At the entrance to the Centre Court, I search the crowd for celebrities. Is Brooke (Shields) here for Agassi, replacing Barbra (Streisand) who was his supporter last year? What about Robin Givens, allegedly very good friends with Lori NcNeil, who wiped out Graf? A frail woman in Chanel, a fan heading for the Centre Court in a wheelchair, whispers her delight at it all. 'I never miss it,' she says.

Centre Court. At last. 2.36pm. Edberg v. Carlsen. This is not boring. This is the heart of the world for a few days, this little green stadium. It is, as everyone always says, surprisingly small. Proximity makes it thrilling. The players on the court, the crowds, the fleshy young women roasting in the sun, rows of white canvas hats and panamas, the royals, the sunlight spinning off hands clapping in unison, all as if 1914 had not quite happened.

'Look at those buns,' someone says staring at Edberg's shorts.

It is 90F but the lineswomen wear frocks and tights and high heels. In green and purple, the ball girls and boys do their ritual gymnastic - crouch, run, retreat, roll the yellow ball.

'Come on Stefan]'

Friday is very hot. More seeds go. The crowd, keen for the antics of old, ooh and ah when Boris Becker falls on the ground. Currently, Becker is what passes for charismatic at Wimbledon, although he has allegedly changed his schedule to spend more 'time with his family'. Jeremy Bates says Becker's an inspiration, and at the end of the first week, the great white hope shows up on television with his baby.

Me, I'm happy the two black Americans, Lori McNeil and Bryan Shelton, have come through, though I do think the Americans behind me should stop making remarks about Jesse Owens and the Germans.

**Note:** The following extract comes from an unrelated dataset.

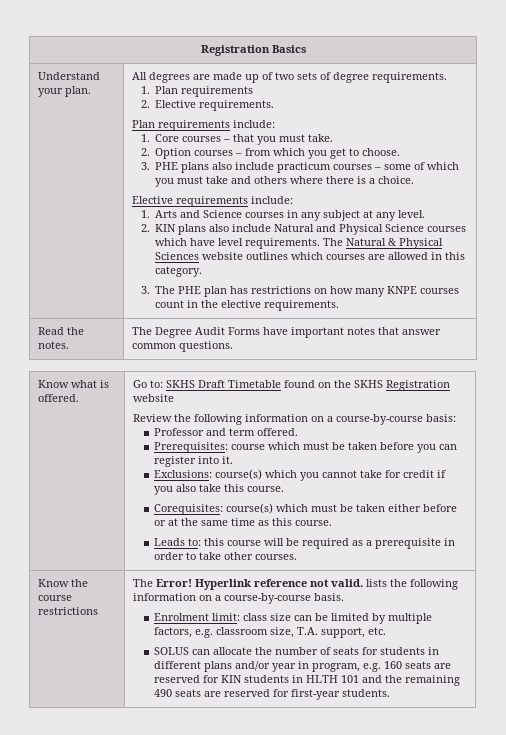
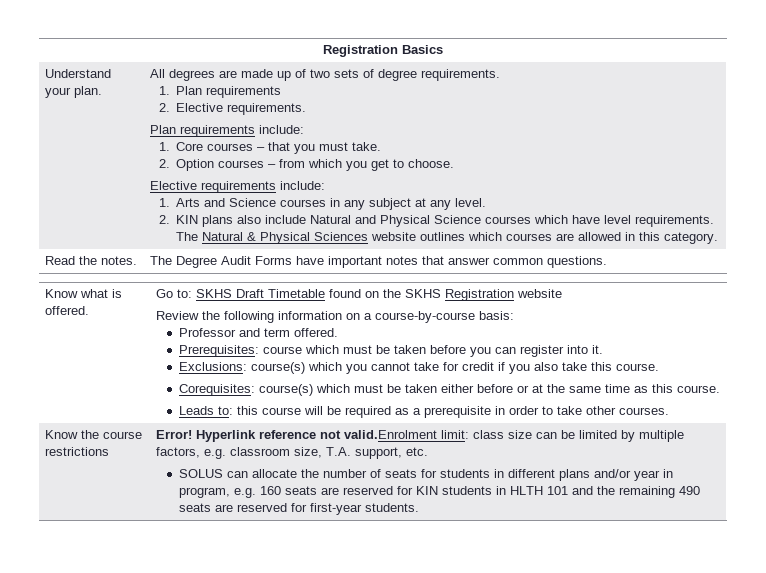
[140,162,460,173] [155,176,415,187] // 3. PHE plans also include practicum courses – some of which you must take and others where there is a choice. -> (455, 163) none
[140,286,460,297] [155,300,340,311] // 3. The PHE plan has restrictions on how many KNPE courses count in the elective requirements. -> (719, 238) none
[133,579,154,587] The -> (110, 451) none
[331,579,459,590] [133,593,345,604] [153,613,209,621] valid. lists the following information on a course-by-course basis. // Enrolment -> [344,430,438,439] valid.Enrolment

'Andre, Andre, you're real class / Andre, Andre, show us your ass.' 'Look at that chest]'

It's Friday and he's back: Agassi, the hairy anti-bore. The sky is a sinister oyster colour. Agassi and Aaron Krickstein are locked in combat. Of course, I'm rooting for Agassi, but I have a secret yearning to see Krickstein win. The television announcer notes: 'His grandfather was a rabbi.' So was mine. Which is as close as I'm ever going to get to this tribe. I can see the headline, 'Rabbi's grandson slays 'em at Wimbledon'.

Still, just as the skies open up, Agassi snatches the match point. Krickstein's grandpa may have been clergy, but clearly, in the year of the Wimblebores, Andre Agassi is running for God.